RECORDS TO USE Block Start
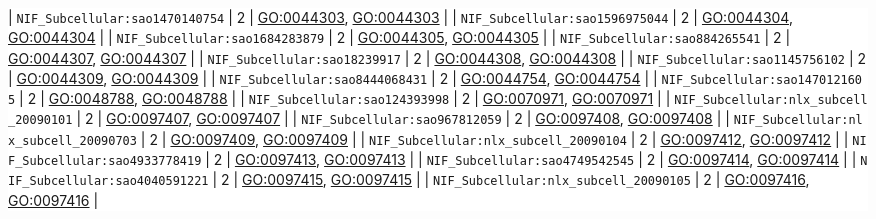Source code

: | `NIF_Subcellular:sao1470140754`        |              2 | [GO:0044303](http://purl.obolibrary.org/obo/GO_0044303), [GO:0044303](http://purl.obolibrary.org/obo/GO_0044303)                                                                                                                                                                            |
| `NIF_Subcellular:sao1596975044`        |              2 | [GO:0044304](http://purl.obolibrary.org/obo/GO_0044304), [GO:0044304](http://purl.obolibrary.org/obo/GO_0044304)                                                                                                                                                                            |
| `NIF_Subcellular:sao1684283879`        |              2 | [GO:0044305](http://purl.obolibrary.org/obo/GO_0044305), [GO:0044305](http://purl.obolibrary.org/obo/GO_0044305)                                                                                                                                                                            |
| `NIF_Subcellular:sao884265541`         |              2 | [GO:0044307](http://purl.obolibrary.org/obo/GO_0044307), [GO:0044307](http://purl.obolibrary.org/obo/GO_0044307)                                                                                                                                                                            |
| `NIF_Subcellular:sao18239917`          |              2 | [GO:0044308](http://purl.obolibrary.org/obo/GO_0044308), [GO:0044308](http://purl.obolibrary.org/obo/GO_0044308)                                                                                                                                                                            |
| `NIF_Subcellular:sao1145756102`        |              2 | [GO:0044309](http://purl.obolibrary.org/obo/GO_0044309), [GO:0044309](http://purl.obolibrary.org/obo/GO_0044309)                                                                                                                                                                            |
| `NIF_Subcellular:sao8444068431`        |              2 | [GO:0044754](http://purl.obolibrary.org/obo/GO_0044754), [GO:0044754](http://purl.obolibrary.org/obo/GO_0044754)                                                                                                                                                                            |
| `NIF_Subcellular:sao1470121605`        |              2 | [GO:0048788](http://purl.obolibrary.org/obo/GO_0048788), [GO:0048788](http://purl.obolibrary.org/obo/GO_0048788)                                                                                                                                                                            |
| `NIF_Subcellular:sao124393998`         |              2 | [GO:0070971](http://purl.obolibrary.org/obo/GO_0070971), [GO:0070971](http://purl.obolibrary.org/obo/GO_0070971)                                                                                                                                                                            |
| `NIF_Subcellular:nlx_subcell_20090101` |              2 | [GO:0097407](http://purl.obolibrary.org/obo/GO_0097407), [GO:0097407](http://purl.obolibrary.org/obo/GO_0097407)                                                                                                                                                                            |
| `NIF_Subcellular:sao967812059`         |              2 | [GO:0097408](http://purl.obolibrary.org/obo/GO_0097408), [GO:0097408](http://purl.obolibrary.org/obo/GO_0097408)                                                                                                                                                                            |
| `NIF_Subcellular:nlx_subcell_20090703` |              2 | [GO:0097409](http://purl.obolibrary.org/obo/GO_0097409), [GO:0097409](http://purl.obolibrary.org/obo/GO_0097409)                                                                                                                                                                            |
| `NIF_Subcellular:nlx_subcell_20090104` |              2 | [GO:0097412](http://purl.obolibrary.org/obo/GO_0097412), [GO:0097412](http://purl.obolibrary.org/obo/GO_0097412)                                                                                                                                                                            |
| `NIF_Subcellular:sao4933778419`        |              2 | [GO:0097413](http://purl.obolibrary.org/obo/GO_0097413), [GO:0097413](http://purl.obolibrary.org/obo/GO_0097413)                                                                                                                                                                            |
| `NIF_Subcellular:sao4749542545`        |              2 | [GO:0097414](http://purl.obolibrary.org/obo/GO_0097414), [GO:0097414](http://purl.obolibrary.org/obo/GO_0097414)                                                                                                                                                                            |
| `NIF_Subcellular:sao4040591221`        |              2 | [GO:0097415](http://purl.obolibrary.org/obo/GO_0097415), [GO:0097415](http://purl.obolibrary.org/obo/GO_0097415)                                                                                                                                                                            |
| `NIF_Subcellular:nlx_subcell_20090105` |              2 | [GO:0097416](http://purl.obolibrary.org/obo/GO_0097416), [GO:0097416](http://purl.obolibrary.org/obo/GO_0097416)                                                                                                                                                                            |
RECORDS TO USE Block End
■ ACTION ITEM ■
Exclude the pictures and transcribe all of the entries exactly.

■ PROBLEM SOLUTION ■
Source code

: | `NIF_Subcellular:sao1470140754`        |              2 | [GO:0044303](http://purl.obolibrary.org/obo/GO_0044303), [GO:0044303](http://purl.obolibrary.org/obo/GO_0044303)                                                                                                                                                                            |
| `NIF_Subcellular:sao1596975044`        |              2 | [GO:0044304](http://purl.obolibrary.org/obo/GO_0044304), [GO:0044304](http://purl.obolibrary.org/obo/GO_0044304)                                                                                                                                                                            |
| `NIF_Subcellular:sao1684283879`        |              2 | [GO:0044305](http://purl.obolibrary.org/obo/GO_0044305), [GO:0044305](http://purl.obolibrary.org/obo/GO_0044305)                                                                                                                                                                            |
| `NIF_Subcellular:sao884265541`         |              2 | [GO:0044307](http://purl.obolibrary.org/obo/GO_0044307), [GO:0044307](http://purl.obolibrary.org/obo/GO_0044307)                                                                                                                                                                            |
| `NIF_Subcellular:sao18239917`          |              2 | [GO:0044308](http://purl.obolibrary.org/obo/GO_0044308), [GO:0044308](http://purl.obolibrary.org/obo/GO_0044308)                                                                                                                                                                            |
| `NIF_Subcellular:sao1145756102`        |              2 | [GO:0044309](http://purl.obolibrary.org/obo/GO_0044309), [GO:0044309](http://purl.obolibrary.org/obo/GO_0044309)                                                                                                                                                                            |
| `NIF_Subcellular:sao8444068431`        |              2 | [GO:0044754](http://purl.obolibrary.org/obo/GO_0044754), [GO:0044754](http://purl.obolibrary.org/obo/GO_0044754)                                                                                                                                                                            |
| `NIF_Subcellular:sao1470121605`        |              2 | [GO:0048788](http://purl.obolibrary.org/obo/GO_0048788), [GO:0048788](http://purl.obolibrary.org/obo/GO_0048788)                                                                                                                                                                            |
| `NIF_Subcellular:sao124393998`         |              2 | [GO:0070971](http://purl.obolibrary.org/obo/GO_0070971), [GO:0070971](http://purl.obolibrary.org/obo/GO_0070971)                                                                                                                                                                            |
| `NIF_Subcellular:nlx_subcell_20090101` |              2 | [GO:0097407](http://purl.obolibrary.org/obo/GO_0097407), [GO:0097407](http://purl.obolibrary.org/obo/GO_0097407)                                                                                                                                                                            |
| `NIF_Subcellular:sao967812059`         |              2 | [GO:0097408](http://purl.obolibrary.org/obo/GO_0097408), [GO:0097408](http://purl.obolibrary.org/obo/GO_0097408)                                                                                                                                                                            |
| `NIF_Subcellular:nlx_subcell_20090703` |              2 | [GO:0097409](http://purl.obolibrary.org/obo/GO_0097409), [GO:0097409](http://purl.obolibrary.org/obo/GO_0097409)                                                                                                                                                                            |
| `NIF_Subcellular:nlx_subcell_20090104` |              2 | [GO:0097412](http://purl.obolibrary.org/obo/GO_0097412), [GO:0097412](http://purl.obolibrary.org/obo/GO_0097412)                                                                                                                                                                            |
| `NIF_Subcellular:sao4933778419`        |              2 | [GO:0097413](http://purl.obolibrary.org/obo/GO_0097413), [GO:0097413](http://purl.obolibrary.org/obo/GO_0097413)                                                                                                                                                                            |
| `NIF_Subcellular:sao4749542545`        |              2 | [GO:0097414](http://purl.obolibrary.org/obo/GO_0097414), [GO:0097414](http://purl.obolibrary.org/obo/GO_0097414)                                                                                                                                                                            |
| `NIF_Subcellular:sao4040591221`        |              2 | [GO:0097415](http://purl.obolibrary.org/obo/GO_0097415), [GO:0097415](http://purl.obolibrary.org/obo/GO_0097415)                                                                                                                                                                            |
| `NIF_Subcellular:nlx_subcell_20090105` |              2 | [GO:0097416](http://purl.obolibrary.org/obo/GO_0097416), [GO:0097416](http://purl.obolibrary.org/obo/GO_0097416)                                                                                                                                                                            |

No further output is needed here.